Signe de ce dynamisme, la France a organisé pour la première fois un salon dédié au café, « Paris Coffee show« , qui s’est achevé lundi, avec concours de baristas, dégustations de cafés accompagnés de pâtisseries de Pierre Hermé ou de cocktails à base de café.
La torréfactrice brésilienne Daniela Capuano, qui détient le prestigieux titre de « Meilleur ouvrier de France« , parle d’un « changement incroyable ». « Il y a sept ans, quand je suis arrivée en France, l’expresso dans les bistrots était plus mauvais (qu’aujourd’hui). Les chefs découvrent un produit qui peut être travaillé, avoir les caractéristiques d’un terroir, comme le vin ou le fromage », souligne-t-elle.
En France, près de la moitié du café est consommé en capsules, mais c’est « un marché qui stagne », souligne David Serruys, président de la filière café française. « En revanche, on voit une progression énorme des robots à grains, de +55% » sur les quatre premiers mois de l’année.
Chocolaté le matin, acidulé à midi – Pour Hippolyte Courty, « les dosettes c’est le monde d’hier : plus de 40.000 tonnes de déchets par an ! « – Les Français ont inventé « énormément de machines à café, comme la cafetière à piston appelée « french press » dans le monde, ou le filtre avec chaussette en coton qu’on utilisait beaucoup en Amérique centrale », rappelle-t-il. « Pour nous, cela a donné le « jus de chaussette », ce qui a dévalorisé le filtre. La cafetière siphon, considérée comme une invention japonaise, a été conçue en France au début du 19e siècle ».
L’expert conseille de varier goûts et intensités en fonction des moments. « Un café brésilien extrêmement chocolaté convient parfaitement pour le matin – en filtre et en expresso. A 10 heures, pause café, il faut quelque chose de dynamique, parfois d’exubérant: un café d’Ethiopie ou de Panama. Pour le repas, avec un colombien ou un péruvien, l’acidité nous permet de repartir. Et pour le soir, le bourbon pointu de la Réunion est remarquable en termes de goût et arômes ».
Le café, c’est aussi « une nouvelle tendance dans la mixologie », assure Victor Delpierre, primé pour son cocktail café-cognac-cigare (sirop de tabac). « Je cuisine les liquides pour dépasser les frontières du goût et créer de nouvelles associations de saveurs, et le café peut amener de l’intensité, de l’acidité, des notes florales… »
Cet expert en cocktails haut de gamme propose même de marier café et champagne pour l’apéritif dans des restaurants gastronomiques. « On vous accueille, on vous parle du terroir pour le champagne et du terroir pour le café! »
Agriculture ancestrale – La prise de conscience autour de l’alimentation durable joue aussi en faveur du bon café.
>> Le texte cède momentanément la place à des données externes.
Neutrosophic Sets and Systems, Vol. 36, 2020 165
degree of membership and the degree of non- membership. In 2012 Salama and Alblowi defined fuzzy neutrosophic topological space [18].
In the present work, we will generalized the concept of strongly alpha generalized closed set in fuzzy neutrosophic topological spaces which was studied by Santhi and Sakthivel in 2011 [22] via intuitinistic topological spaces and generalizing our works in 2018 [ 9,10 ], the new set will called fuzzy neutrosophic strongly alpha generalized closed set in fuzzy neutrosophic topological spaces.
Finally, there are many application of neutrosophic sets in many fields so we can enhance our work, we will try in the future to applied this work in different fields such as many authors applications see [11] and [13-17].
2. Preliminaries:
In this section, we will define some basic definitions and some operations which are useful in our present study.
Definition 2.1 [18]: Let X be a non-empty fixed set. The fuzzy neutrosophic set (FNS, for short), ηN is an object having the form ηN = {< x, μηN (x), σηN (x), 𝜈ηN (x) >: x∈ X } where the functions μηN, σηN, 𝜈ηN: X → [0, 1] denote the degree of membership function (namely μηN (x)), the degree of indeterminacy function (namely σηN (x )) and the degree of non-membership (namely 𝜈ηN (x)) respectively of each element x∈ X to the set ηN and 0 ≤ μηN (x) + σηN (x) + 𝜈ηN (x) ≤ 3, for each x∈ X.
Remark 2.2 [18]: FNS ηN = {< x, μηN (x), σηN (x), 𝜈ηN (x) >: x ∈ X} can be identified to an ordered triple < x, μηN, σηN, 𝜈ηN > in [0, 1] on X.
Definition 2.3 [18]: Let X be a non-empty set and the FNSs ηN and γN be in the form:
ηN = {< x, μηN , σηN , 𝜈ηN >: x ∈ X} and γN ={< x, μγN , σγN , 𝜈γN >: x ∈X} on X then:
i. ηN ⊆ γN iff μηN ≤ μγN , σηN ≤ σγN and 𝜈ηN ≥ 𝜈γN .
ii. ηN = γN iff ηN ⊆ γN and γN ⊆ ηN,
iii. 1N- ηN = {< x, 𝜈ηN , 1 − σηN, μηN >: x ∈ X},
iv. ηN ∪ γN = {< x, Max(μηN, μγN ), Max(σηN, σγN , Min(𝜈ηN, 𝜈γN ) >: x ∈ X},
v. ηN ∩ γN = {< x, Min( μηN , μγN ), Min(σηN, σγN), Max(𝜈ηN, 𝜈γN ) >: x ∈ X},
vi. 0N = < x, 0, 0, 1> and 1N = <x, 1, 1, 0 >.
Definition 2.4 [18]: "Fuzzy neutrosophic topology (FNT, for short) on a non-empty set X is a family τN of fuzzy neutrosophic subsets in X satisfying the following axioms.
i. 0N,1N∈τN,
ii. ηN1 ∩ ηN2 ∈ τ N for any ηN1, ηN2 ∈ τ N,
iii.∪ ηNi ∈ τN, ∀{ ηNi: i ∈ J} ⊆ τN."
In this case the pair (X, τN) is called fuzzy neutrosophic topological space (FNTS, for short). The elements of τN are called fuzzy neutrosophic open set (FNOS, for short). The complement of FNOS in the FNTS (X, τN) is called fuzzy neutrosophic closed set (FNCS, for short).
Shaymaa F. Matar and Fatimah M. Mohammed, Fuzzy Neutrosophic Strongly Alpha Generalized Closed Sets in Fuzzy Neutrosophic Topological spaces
Importateur, Alexandre Bellangé explique avoir voulu il y a six ans « casser les codes de la filière » en allant à la rencontre de producteurs de café en Ethiopie. « C’est une agriculture ancestrale qui est saine, parce qu’ils n’ont pas accès à des produits chimiques », explique-t-il. « Ils font du café dans la forêt, ils combinent différents types d’arbres. Ils pensaient être en retard alors qu’ils sont en avance (…) On est en train de revenir à ces modèles d’agriculture. »
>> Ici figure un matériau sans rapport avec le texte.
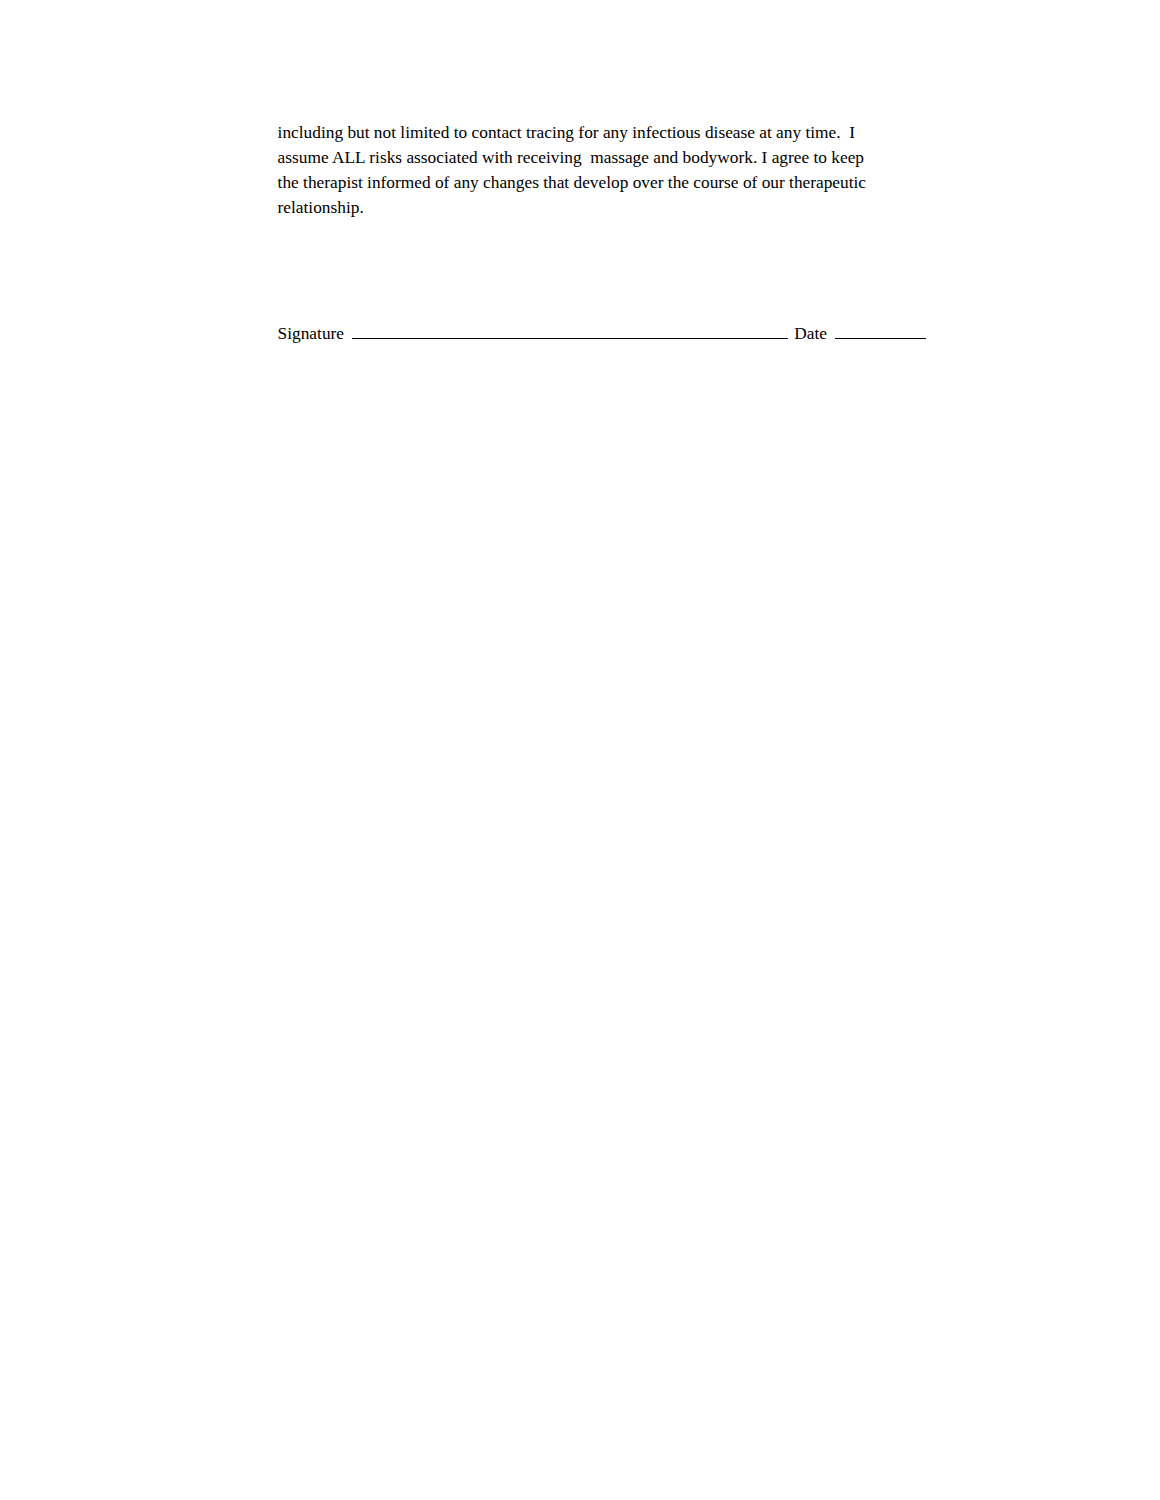including but not limited to contact tracing for any infectious disease at any time. I assume ALL risks associated with receiving massage and bodywork. I agree to keep the therapist informed of any changes that develop over the course of our therapeutic relationship.
Signature Date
Pour apprécier la finesse de la boisson, il conseille de la boire en filtre, comme un thé: « Au fur et à mesure qu’on déguste, on découvre des notes d’agrumes, d’épices, de fruits ».
Ce retour au rituel du café filtre, lent, plus coûteux aussi, a d’abord convaincu les jeunes urbains. Une population qui aime l’idée de « fabriquer ses propres aliments », note le géohistorien Christian Grataloup: « on ne fait pas ses pommes mais on fait son café! »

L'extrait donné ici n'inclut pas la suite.